#theseus: cause/effect failure
1 messages · Page 1 of 1 (latest)
I can look into this too since I have half of the context, just might need some pointers (will ask here)
Yeah it's gotten fuzzy over vacation time but IIRC I made this one in response to a TestPython failure where some codegen issue wasn't bubbled up correctly. I made it 50% in frustration/desperation and 50% in actual reasoning.
I also remember that I was trying to avoid the O(n^2) behavior of the previous implementation where you had to track/send the entire set of effect IDs for an individual operation rather than just send links
I do also recall just feeling like I didn't understand enough on the client-side to find the right solution, so would appreciate your eyes here but very happy to help navigate all the new parts of the code on the server-side
There's some background info on how laziness works in skills/cache-expert/references/lazy_evaluation.md, not all exactly relevant to this, but generally that's where all this cause/effect stuff comes into play in the new world
I also remember that I was trying to avoid the O(n^2) behavior of the previous implementation where you had to track/send the entire set of effect IDs for an individual operation rather than just send links
The telemetry mitigated that a bit - it would only send newly installed effect IDs relative to the previous call in the chain. That was a later improvement that made a big difference, but it was definitely O(n^2) at one point
https://github.com/dagger/dagger/blob/9da5b7dc29779e131af7f2777ff0e9fc6d9c1c3c/core/telemetry.go#L307-L326
Though looking at it again, we also sent all the parent effects asEffectsCompleted- I think that was a recent change, that part is definitely expensive but I think that was a stopgap until Theseus arrived
Yeah, but I think a further problem is that even in the situation of "only send newly installed effect IDs relative to the previous call", to be able to know what effect IDs are newly installed it still needed to do either O(n^2) work or use O(n^2) space. IIRC of course, going off memory
theseus: cause/effect failure
@signal hazel How's this look? https://github.com/dagger/dagger/pull/13073/changes/a842a85b9f141275e1accb58f90d713b261dcb70
Here's the pi + Codex session if you're curious: https://pi.dev/session/#cbac1cdfa5c9db9beb0032444451348f
Quick explanation: https://pi.dev/session/#cbac1cdfa5c9db9beb0032444451348f&leafId=ba100d7a&targetId=b3c5c7d3
I'm not 100% sure about having to extend GeneratedCode but I thought that might be excusable on account of it being a core object, and maybe Module objects automatically get that by walking fields or something, but that's a total guess
Some of the TestTelemetry diffs are ... interesting?
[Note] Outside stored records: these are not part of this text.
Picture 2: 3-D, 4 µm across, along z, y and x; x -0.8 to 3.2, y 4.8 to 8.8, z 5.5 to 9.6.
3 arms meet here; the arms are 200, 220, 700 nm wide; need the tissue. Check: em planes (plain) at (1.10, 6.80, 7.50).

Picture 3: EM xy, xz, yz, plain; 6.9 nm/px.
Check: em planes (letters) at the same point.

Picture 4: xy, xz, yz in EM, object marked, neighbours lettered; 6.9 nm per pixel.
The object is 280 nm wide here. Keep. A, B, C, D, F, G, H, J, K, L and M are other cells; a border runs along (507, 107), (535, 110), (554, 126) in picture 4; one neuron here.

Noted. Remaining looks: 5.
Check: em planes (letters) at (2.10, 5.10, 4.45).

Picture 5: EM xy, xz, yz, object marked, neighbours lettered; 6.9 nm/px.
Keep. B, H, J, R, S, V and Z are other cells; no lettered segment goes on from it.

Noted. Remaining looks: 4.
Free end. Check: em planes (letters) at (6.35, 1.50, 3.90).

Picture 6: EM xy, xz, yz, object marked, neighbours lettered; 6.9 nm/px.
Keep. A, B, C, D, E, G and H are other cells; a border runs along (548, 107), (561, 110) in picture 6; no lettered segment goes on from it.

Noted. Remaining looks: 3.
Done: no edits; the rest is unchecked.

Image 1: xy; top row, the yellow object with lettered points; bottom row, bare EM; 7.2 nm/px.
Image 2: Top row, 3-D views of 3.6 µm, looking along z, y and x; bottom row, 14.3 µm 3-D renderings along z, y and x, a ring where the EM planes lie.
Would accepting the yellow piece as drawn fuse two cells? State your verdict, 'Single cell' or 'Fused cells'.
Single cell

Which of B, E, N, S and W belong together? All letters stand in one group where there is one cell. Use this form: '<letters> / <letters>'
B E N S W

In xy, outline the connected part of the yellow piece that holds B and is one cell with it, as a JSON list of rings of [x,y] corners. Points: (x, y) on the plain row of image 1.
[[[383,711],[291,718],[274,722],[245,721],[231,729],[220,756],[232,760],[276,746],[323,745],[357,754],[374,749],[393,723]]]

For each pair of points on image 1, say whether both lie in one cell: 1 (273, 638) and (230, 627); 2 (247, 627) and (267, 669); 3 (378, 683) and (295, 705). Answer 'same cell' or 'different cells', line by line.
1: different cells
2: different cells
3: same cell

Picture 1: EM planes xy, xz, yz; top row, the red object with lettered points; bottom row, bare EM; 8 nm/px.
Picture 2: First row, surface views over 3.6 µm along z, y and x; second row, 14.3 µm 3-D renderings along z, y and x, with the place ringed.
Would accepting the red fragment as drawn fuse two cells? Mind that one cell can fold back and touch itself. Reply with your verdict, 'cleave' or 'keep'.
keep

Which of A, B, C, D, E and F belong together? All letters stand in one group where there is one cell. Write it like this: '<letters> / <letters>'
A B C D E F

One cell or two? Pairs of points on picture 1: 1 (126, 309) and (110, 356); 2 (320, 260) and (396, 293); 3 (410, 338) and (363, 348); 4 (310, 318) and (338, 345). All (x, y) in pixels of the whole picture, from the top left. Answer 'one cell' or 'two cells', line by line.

Maybe just needs TUI adjustment? Looks like we're tracking too many relationships now, which feels like a preferable problem at least:
diff --git a/dagql/idtui/testdata/TestTelemetry/TestGolden/docker-build-fail b/dagql/idtui/testdata/TestTelemetry/TestGolden/docker-build-fail
index 2dd6a9627..cf79f5a86 100644
--- a/dagql/idtui/testdata/TestTelemetry/TestGolden/docker-build-fail
+++ b/dagql/idtui/testdata/TestTelemetry/TestGolden/docker-build-fail
@@ -49,12 +49,20 @@ $ viztest: Viztest! X.Xs CACHED
├╴✔ withWorkdir / X.Xs
├╴✘ withExec /bin/sh -c 'echo im failing && false' X.Xs ERROR
│ ┃ im failing
- │ ! exit code: 1
+ │ ┇ .dockerBuildFail › .dockerBuild ›
+ │ ✘ withExec /bin/sh -c 'echo im failing && false' X.Xs ERROR
+ │ ┃ im failing
├╴✘ withEnvVariable PATH=/usr/local/sbin:/usr/local/bin:/usr/sbin:/usr/bin:/sbin:/bin X.Xs ERROR
- │ ! exit code: 1
+ │ ┇ .dockerBuildFail › .dockerBuild ›
+ │ ✘ withExec /bin/sh -c 'echo im failing && false' X.Xs ERROR
+ │ ┃ im failing
├╴✘ .withoutEntrypoint(keepDefaultArgs: true): Container! X.Xs ERROR
- │ ! exit code: 1
+ │ ┇ .dockerBuildFail › .dockerBuild ›
+ │ ✘ withExec /bin/sh -c 'echo im failing && false' X.Xs ERROR
+ │ ┃ im failing
╰╴✘ .withDefaultArgs(args: ["sh"]): Container! X.Xs ERROR
- ! exit code: 1
+ ┇ .dockerBuildFail › .dockerBuild ›
+ ✘ withExec /bin/sh -c 'echo im failing && false' X.Xs ERROR
+ ┃ im failing
Setup tracing at https://dagger.cloud/traces/setup. To hide set DAGGER_NO_NAG=1
(this could indicate a O(n^2) situation - iterating...)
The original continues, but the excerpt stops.